Après nous être questionnés sur l’applicabilité de cette réforme en l’absence de textes d’application, nous nous intéressons aujourd’hui à la grande inconnue de l’équation anti-cadeaux : Les avantages indirects.
Pour mémoire, la publication des textes d’application a été amorcée par un décret de juin 2020 [1], suivi par les arrêtés d’août relatifs aux seuils au-delà desquels les avantages sont soumis à autorisation et en deçà desquels ils sont considérés comme de valeur négligeable [2], puis par l’arrêté de septembre relatif à la télé-procédure [3] et enfin, par la publication d’une note d’information de la Direction Générale de l’Offre de Soins (ci-après « DGOS ») en novembre 2020 [4].
Si le nouveau dispositif anti-cadeaux est aujourd’hui pleinement applicable, aucun de ces textes d’ordre réglementaire ne permet de clarifier la question du traitement pratique des avantages indirects.
Cette catégorie d’avantages, pourtant présente depuis l’origine [5] et successivement reprise après chaque réforme, n’a jamais été clairement définie. Ainsi, elle constitue, encore aujourd’hui, et après une énième occasion laissée au législateur d’éclairer les industriels de santé, une zone d’ombre persistante.
En effet, la mise en œuvre du dispositif anti-cadeaux en matière d’avantages indirects s’accompagne d’une succession d’interrogations …
Rappelons à titre préliminaire que :
est interdit le fait de recevoir (pour les professionnels de santé notamment) [6] et le fait d’offrir (pour les industriels de santé notamment) [7] des avantages en espèces ou en nature, sous quelque forme que ce soit, d’une façon directe ou indirecte ;
certains avantages, qu’ils soient directs ou indirects, sont autorisés par dérogation [8] et doivent faire l’objet d’une convention qui est soumise à une procédure de déclaration ou d’autorisation, auprès des ordres ou des Agences Régionales de Santé, en fonction des montants engagés ;
l’avantage indirect consiste à accorder un avantage à un bénéficiaire direct (soumis ou non au dispositif anti-cadeaux), qui bénéficiera, in fine, à un bénéficiaire indirect, soumis au dispositifs anti-cadeaux.
Partant, la première interrogation réside dans la notion même de bénéficiaire.
L’article L1453-8 du Code de la santé publique (ci-après « CSP ») prévoit l’obligation de conclure une convention entre « le bénéficiaire » et l’industriel qui octroie l’avantage sans préciser qui du bénéficiaire direct ou indirect est visé.
La lecture de l’article L1453-13 du CSP - d’interprétation stricte rappelons-le, s’agissant d’une loi pénale - semble indiquer que la convention doit être conclue avec le bénéficiaire direct de l’avantage [9]. D’ailleurs, le décret précise que la convention doit contenir les informations « permettant d’identifier les bénéficiaires indirects et finaux non signataires de la convention » [10].

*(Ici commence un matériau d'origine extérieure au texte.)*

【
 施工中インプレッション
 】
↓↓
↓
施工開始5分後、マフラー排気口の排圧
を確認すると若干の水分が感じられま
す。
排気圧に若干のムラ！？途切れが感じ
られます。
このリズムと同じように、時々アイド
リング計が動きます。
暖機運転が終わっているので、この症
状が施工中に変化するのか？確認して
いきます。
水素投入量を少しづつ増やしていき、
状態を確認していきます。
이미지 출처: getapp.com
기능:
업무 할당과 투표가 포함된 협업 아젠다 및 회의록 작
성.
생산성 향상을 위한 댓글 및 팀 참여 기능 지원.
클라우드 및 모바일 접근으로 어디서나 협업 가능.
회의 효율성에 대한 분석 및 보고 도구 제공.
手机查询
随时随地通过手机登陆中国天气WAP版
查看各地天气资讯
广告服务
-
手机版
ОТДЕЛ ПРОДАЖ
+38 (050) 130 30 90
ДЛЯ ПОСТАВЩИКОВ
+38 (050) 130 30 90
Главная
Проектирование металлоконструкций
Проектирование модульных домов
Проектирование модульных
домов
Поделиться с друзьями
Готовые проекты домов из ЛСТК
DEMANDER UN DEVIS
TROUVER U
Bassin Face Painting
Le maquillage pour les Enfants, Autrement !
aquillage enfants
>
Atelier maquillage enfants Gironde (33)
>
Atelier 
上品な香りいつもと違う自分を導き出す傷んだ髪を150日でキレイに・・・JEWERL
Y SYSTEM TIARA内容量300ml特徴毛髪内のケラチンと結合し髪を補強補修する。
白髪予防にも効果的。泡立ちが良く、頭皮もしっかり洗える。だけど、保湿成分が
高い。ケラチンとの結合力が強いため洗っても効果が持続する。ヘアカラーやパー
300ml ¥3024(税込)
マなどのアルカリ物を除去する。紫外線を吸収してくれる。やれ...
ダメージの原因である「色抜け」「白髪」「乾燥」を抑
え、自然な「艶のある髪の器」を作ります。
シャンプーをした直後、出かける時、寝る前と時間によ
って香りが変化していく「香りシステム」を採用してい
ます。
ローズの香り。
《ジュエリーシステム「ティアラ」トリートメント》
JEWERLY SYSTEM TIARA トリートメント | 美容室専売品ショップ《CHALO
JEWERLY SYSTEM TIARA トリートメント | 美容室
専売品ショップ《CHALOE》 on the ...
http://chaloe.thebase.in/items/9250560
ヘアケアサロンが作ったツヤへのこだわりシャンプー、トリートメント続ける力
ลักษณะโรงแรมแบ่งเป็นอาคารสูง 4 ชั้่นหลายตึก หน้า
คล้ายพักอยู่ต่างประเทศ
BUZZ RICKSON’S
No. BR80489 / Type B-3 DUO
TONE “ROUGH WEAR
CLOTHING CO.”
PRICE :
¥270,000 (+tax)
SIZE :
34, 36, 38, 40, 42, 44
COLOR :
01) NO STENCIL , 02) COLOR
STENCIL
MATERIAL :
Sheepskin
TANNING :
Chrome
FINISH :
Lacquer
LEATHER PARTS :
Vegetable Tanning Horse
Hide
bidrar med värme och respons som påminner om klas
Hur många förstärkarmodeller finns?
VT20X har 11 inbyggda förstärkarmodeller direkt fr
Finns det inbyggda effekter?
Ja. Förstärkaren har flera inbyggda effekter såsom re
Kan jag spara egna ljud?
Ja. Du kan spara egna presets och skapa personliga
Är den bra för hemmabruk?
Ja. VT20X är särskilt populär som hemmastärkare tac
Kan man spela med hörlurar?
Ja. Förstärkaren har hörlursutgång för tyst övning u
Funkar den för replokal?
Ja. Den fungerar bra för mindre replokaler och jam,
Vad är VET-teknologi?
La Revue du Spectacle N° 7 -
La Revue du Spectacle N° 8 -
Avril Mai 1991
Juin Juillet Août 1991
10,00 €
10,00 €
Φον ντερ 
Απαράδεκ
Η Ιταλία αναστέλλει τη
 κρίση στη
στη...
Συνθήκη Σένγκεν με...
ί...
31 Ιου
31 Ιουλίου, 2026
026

Toutefois, la note d’information de la DGOS de novembre 2020 semble indiquer le contraire en précisant que les avantages
« doivent obligatoirement faire l’objet d’une convention écrite et signée entre la personne octroyant l’avantage et le bénéficiaire final de l’avantage, y compris lorsque l’avantage est fourni par l’intermédiaire d’autres personnes (organisme de formation, société d’évènementiel, etc.) ».
Sur ce point, la plateforme Ethique des professionnels de santé prévoit la possibilité de renseigner les intermédiaires à l’octroi d’un avantage.
De cette contradiction nait la deuxième interrogation relative au montant devant figurer dans la convention : faut-il prendre en compte le montant des avantages dont bénéficie la structure signataire / intermédiaire (y compris lorsque cette structure n’est pas soumise au dispositif anti-cadeaux) ? ou bien au contraire celui des avantages dont bénéficient individuellement les bénéficiaires finaux non-signataires ?
Des mécanismes de structuration contractuelle peuvent être mis en place pour permettre aux industriels de faire face à ces difficultés. Cependant des interrogations demeurent : que faire lorsque le montant des avantages qui bénéficient, in fine, à des professionnels de santé, bénéficiaires indirects, n’est pas connu au moment de la signature de la convention, à tout le moins par les industriels de santé ? Ou bien lorsqu’il n’est pas individualisable (quid des dividendes) ? La même question se pose lorsque l’identité même des professionnels de santé, bénéficiaires indirects / finaux, éventuels n’est pas connue ? Les industriels sont-ils tenus de solliciter et d’obtenir lesdites informations ? Les signataires sont-ils tenus de les fournir ? Des sanctions sont-elles encourues si tous les moyens n’ont pas été mis en œuvre ?
Dans ce contexte, le mot d’ordre reste : prudence.
Espérons tout de même que les actuelles discussions menées notamment par le LEEM avec la DGOS permettront d’apporter des réponses claires et concrètes.